Civil Society and the Quality of Iberian Democracies. Portugal and Spain compared since the 1970's

GT 3.5 Sociedad civil en el Sur de Europa: un nuevo actor para el fortalecimiento de la democracia

Rui Branco (DePol FCSH-UNL)
Tiago Fernandes

This papers compares Portugal and Spain in order to isolate the factors able to explain varying patterns of associational life in post-authoritarian democracies. When compared with established and older democracies, Portugal and Spain have the weakest and least developed associational life (rates of affiliation, organizational development, and federative structures), which constitutes a legacy of the long period of authoritarianism.
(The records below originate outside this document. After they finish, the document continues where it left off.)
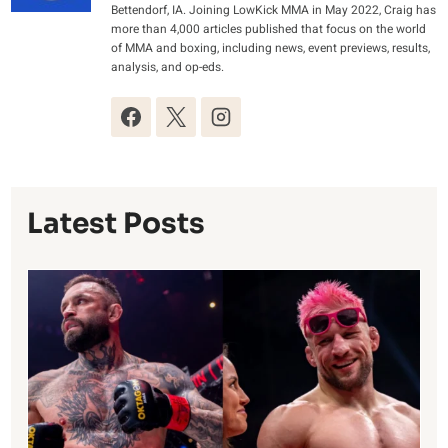
Bettendorf, IA. Joining LowKick MMA in May 2022, Craig has
more than 4,000 articles published that focus on the world
of MMA and boxing, including news, event previews, results,
analysis, and op-eds.
Latest Posts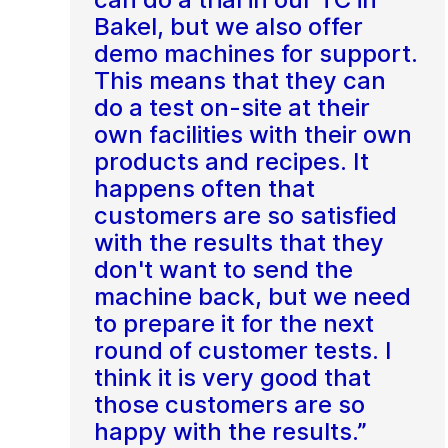
Bakel, but we also offer
demo machines for support.
This means that they can
do a test on-site at their
own facilities with their own
products and recipes. It
happens often that
customers are so satisfied
with the results that they
don't want to send the
machine back, but we need
to prepare it for the next
round of customer tests. I
think it is very good that
those customers are so
happy with the results.”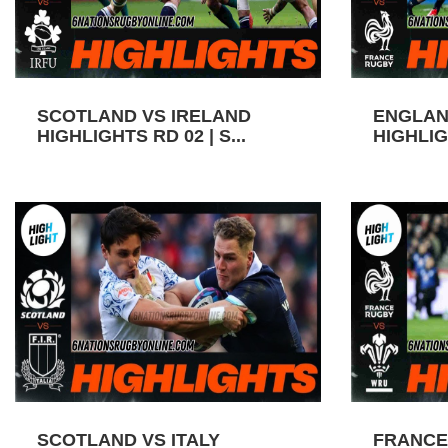
SCOTLAND VS IRELAND
ENGLAN
HIGHLIGHTS RD 02 | S...
HIGHLIGH
SCOTLAND VS ITALY
FRANCE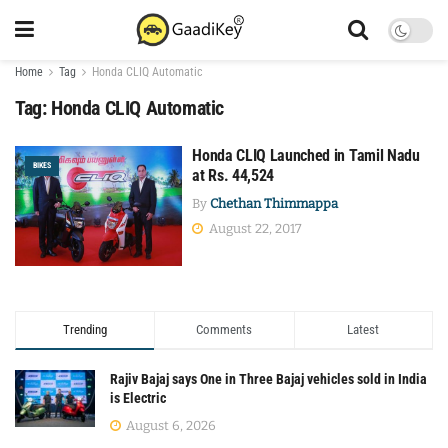
Home
Tag
Honda CLIQ Automatic
Tag:
Honda CLIQ Automatic
Honda CLIQ Launched in Tamil Nadu
BIKES
at Rs. 44,524
By
Chethan Thimmappa
August 22, 2017
Trending
Comments
Latest
Rajiv Bajaj says One in Three Bajaj vehicles sold in India
is Electric
August 6, 2026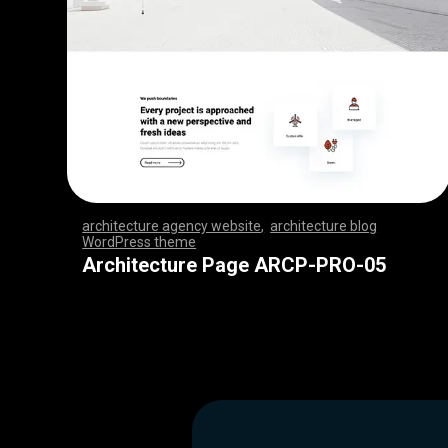
architecture agency website
,
architecture blog
WordPress theme
,
,
,
,
,
,
,
,
,
,
,
,
,
,
,
,
,
,
,
,
,
,
,
,
,
,
,
,
,
,
,
,
,
,
,
,
,
,
,
,
,
,
,
,
,
,
,
,
,
,
,
,
,
,
,
,
,
,
,
,
,
,
,
,
,
,
,
,
,
,
,
,
,
,
,
,
,
,
,
Architecture Page ARCP-PRO-05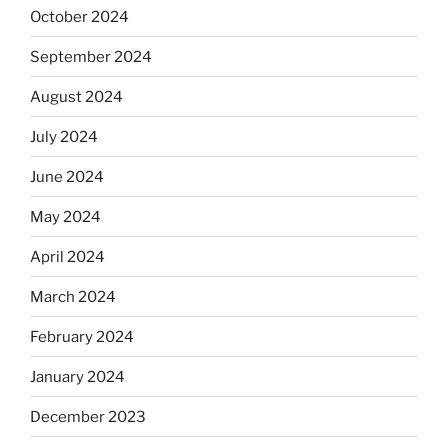
October 2024
September 2024
August 2024
July 2024
June 2024
May 2024
April 2024
March 2024
February 2024
January 2024
December 2023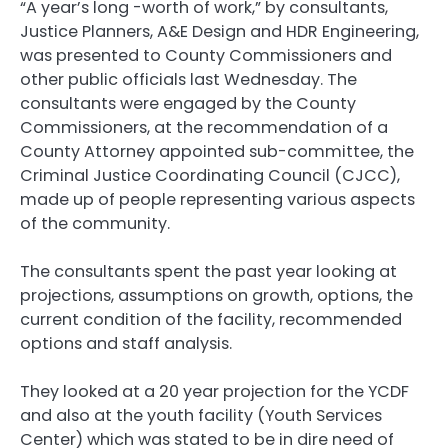
“A year’s long -worth of work,” by consultants,
Justice Planners, A&E Design and HDR Engineering,
was presented to County Commissioners and
other public officials last Wednesday. The
consultants were engaged by the County
Commissioners, at the recommendation of a
County Attorney appointed sub-committee, the
Criminal Justice Coordinating Council (CJCC),
made up of people representing various aspects
of the community.
The consultants spent the past year looking at
projections, assumptions on growth, options, the
current condition of the facility, recommended
options and staff analysis.
They looked at a 20 year projection for the YCDF
and also at the youth facility (Youth Services
Center) which was stated to be in dire need of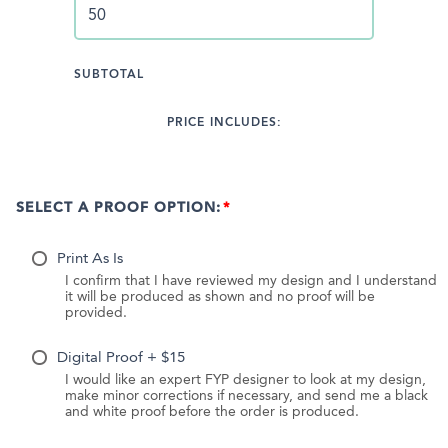
SUBTOTAL
PRICE INCLUDES:
SELECT A PROOF OPTION:
Print As Is
I confirm that I have reviewed my design and I understand
it will be produced as shown and no proof will be
provided.
Digital Proof + $15
I would like an expert FYP designer to look at my design,
make minor corrections if necessary, and send me a black
and white proof before the order is produced.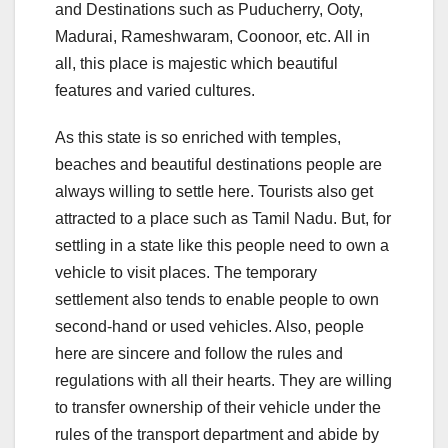
and Destinations such as Puducherry, Ooty,
Madurai, Rameshwaram, Coonoor, etc. All in
all, this place is majestic which beautiful
features and varied cultures.
As this state is so enriched with temples,
beaches and beautiful destinations people are
always willing to settle here. Tourists also get
attracted to a place such as Tamil Nadu. But, for
settling in a state like this people need to own a
vehicle to visit places. The temporary
settlement also tends to enable people to own
second-hand or used vehicles. Also, people
here are sincere and follow the rules and
regulations with all their hearts. They are willing
to transfer ownership of their vehicle under the
rules of the transport department and abide by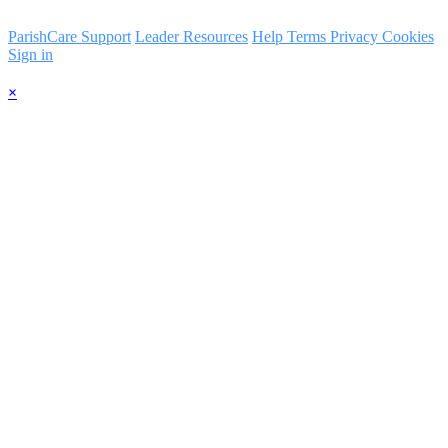
ParishCare Support
Leader Resources
Help
Terms
Privacy
Cookies
Sign in
×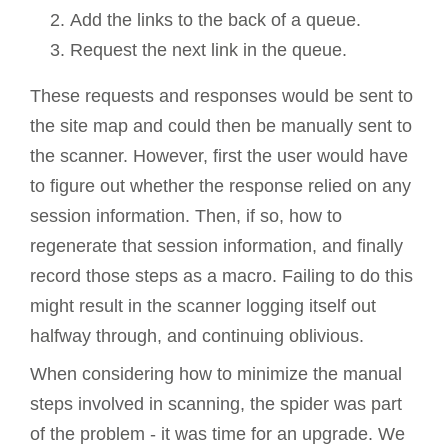
Add the links to the back of a queue.
Request the next link in the queue.
These requests and responses would be sent to
the site map and could then be manually sent to
the scanner. However, first the user would have
to figure out whether the response relied on any
session information. Then, if so, how to
regenerate that session information, and finally
record those steps as a macro. Failing to do this
might result in the scanner logging itself out
halfway through, and continuing oblivious.
When considering how to minimize the manual
steps involved in scanning, the spider was part
of the problem - it was time for an upgrade. We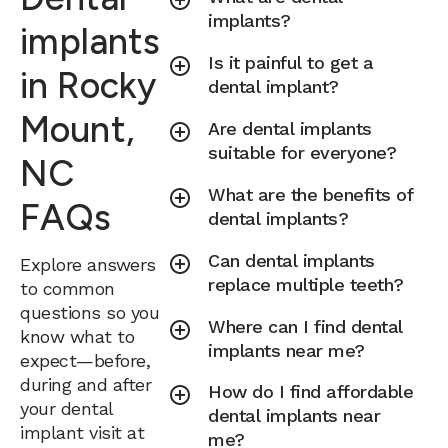
implants?
implants
Is it painful to get a
in Rocky
dental implant?
Mount,
Are dental implants
suitable for everyone?
NC
What are the benefits of
FAQs
dental implants?
Can dental implants
Explore answers
replace multiple teeth?
to common
questions so you
Where can I find dental
know what to
implants near me?
expect—before,
during and after
How do I find affordable
your dental
dental implants near
implant visit at
me?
The state-corporatist Iberian authoritarian regimes left a legacy of localistic, individualistic, passive, and uncoordinated civil society that has lasted to the present day. Yet, not all post-authoritarian civil societies are condemned to be weak. In spite of lower levels of socioeconomic development, Portugal provides a more open and supportive institutional environment to civil society and citizen civic participation. We argue that differences in associational life between Portugal and Spain are the result of the breadth of liberalization of the dictatorships (mid-1960’s to mid-1970’s) and the processes of regime-building, namely the mode of transition from authoritarianism (mid-1970’s to early 1980’s).